● Provided data
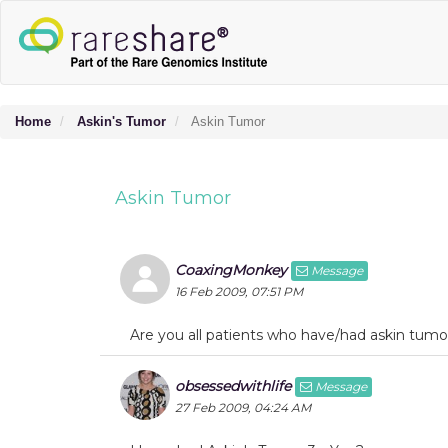
Home
Askin's Tumor
Askin Tumor
Askin Tumor
CoaxingMonkey
Message
16 Feb 2009, 07:51 PM
Are you all patients who have/had askin tumo
obsessedwithlife
Message
27 Feb 2009, 04:24 AM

● Problem details
Reproduce each entry exactly as written, but leave out the images.

● Task answer
Home
Askin's Tumor
Askin Tumor
Askin Tumor
CoaxingMonkey
Message
16 Feb 2009, 07:51 PM
Are you all patients who have/had askin tumo
obsessedwithlife
Message
27 Feb 2009, 04:24 AM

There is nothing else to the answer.